← Back to context

Comment by Gormo

1 hour ago

So the questions here are (a) is any generally accepted social contract actually being broken, and (b) if so, who are the ones who are breaking it?

Are you asking how AI coding agents, the companies selling them and the individuals using them break the FOSS social contract (copyleft, attribution, upstreaming), or are you disputing that they do?

  • Both would resolve to the same question, no?
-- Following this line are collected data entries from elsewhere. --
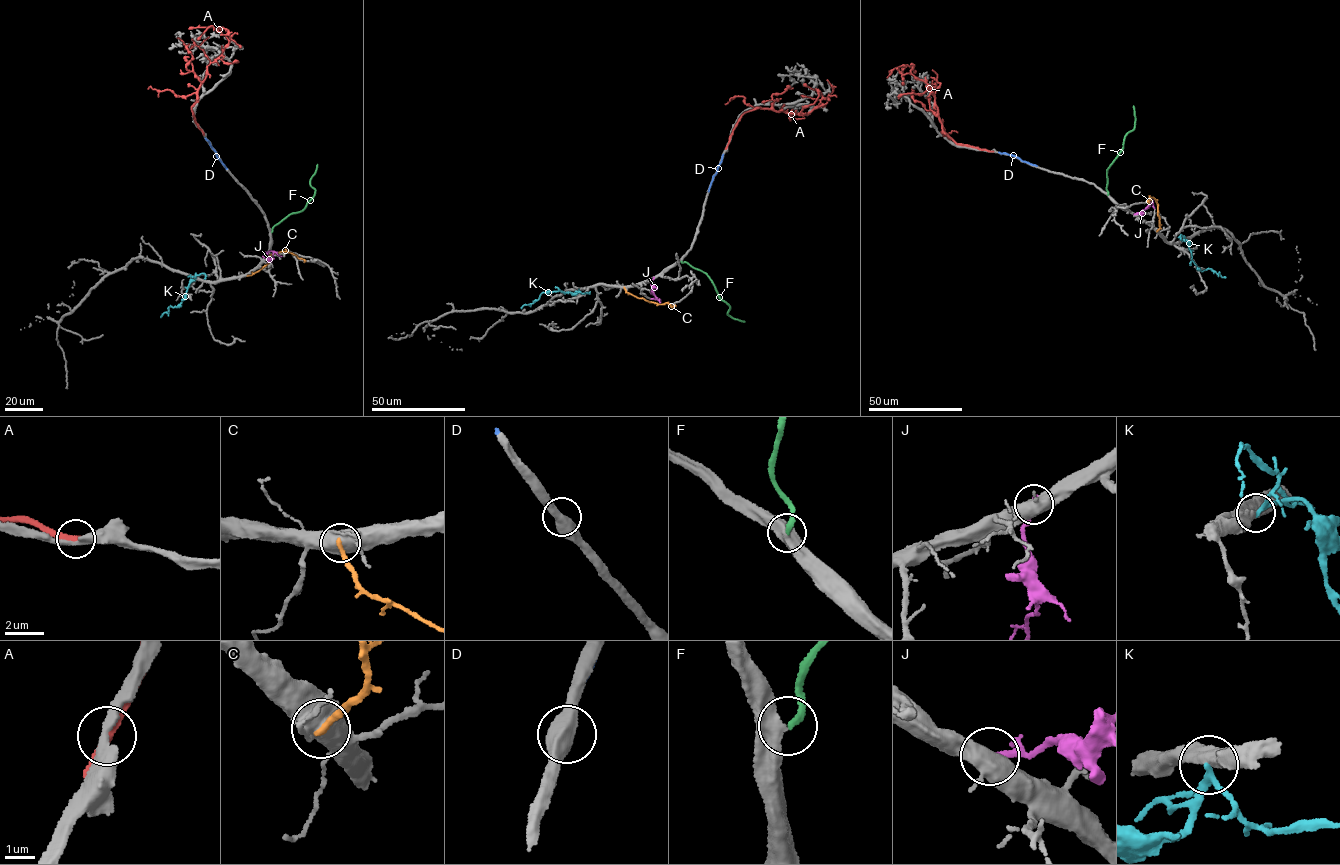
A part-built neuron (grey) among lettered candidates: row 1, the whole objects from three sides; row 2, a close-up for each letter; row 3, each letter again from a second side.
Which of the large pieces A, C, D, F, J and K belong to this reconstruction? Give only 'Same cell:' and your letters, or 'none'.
Same cell: F

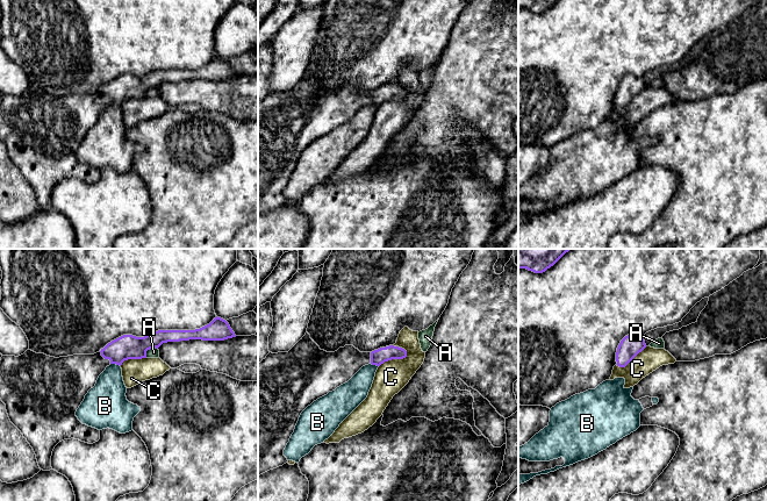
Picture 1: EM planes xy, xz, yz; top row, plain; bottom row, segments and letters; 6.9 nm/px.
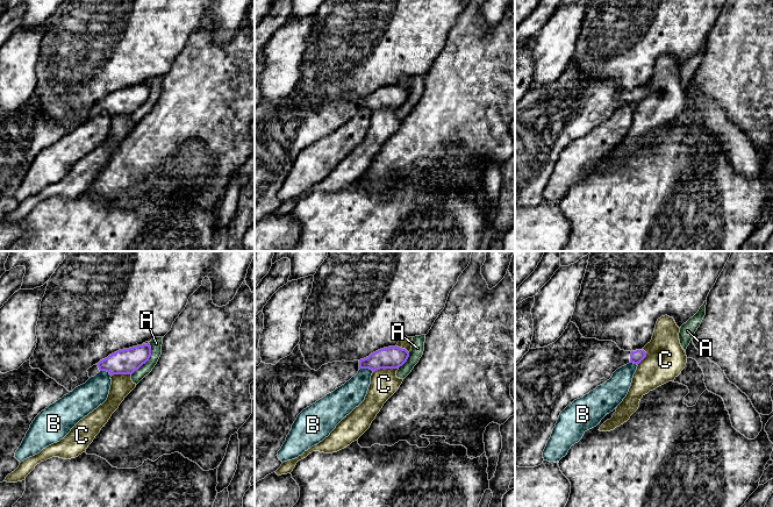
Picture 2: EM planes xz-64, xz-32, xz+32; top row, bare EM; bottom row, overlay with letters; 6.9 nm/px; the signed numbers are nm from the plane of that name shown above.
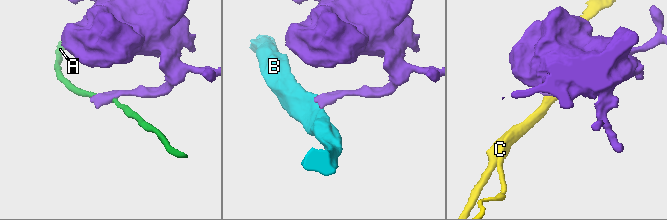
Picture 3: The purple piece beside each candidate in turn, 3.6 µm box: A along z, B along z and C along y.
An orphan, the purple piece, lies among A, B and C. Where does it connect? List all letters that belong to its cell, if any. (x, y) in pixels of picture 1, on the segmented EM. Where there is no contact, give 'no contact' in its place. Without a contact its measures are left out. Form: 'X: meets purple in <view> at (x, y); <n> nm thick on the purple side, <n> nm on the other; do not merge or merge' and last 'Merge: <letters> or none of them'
A: meets purple in xy at (149, 349); 170 nm thick on the purple side, 70 nm on the other; do not merge
B: meets purple in xy at (115, 363); 170 nm thick on the purple side, 240 nm on the other; do not merge
C: meets purple in xz at (394, 358); 110 nm thick on the purple side, 220 nm on the other; do not merge
Merge: none of them

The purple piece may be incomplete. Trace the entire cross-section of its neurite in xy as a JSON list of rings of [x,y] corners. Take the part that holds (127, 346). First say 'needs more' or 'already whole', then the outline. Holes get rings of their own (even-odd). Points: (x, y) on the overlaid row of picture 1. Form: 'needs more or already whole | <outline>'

    There seems to be an implicit premise here that any work generated by an LLM whose training data includes a particular bit of code itself constitutes a redistribution of that code. I've yet to encounter any strong arguments substantiating this premise as a general principle, and my own suspicion is that it is not valid as a general principle, given the nature of how LLMs operate.

    It's certainly possible that specific instances of LLMs lazily copy-pasting code from public repos may exist, and the extent to which this is happening is something that can be substantiated by empirical examples, so if you have any to point to, I'd be interested in looking at them. However, where this is happening, it ought to be regarded as a failure modality of LLMs, and not something that implicates the underlying nature of LLMs, given that their intended purpose is to function as stochastic generators that do not merely copy-paste input data.

    My initial feeling here is that using open-source code to train LLMs is not per se a violation of the generally accepted FOSS social contract, but rather that attempting to restrict specific use cases of FOSS-licensed code on the basis of normative opinions unrelated to the license terms is a violation, or at least a rejection, of that social contract. I'm not fully committed to this position, though, and would welcome well-reasoned arguments to the contrary.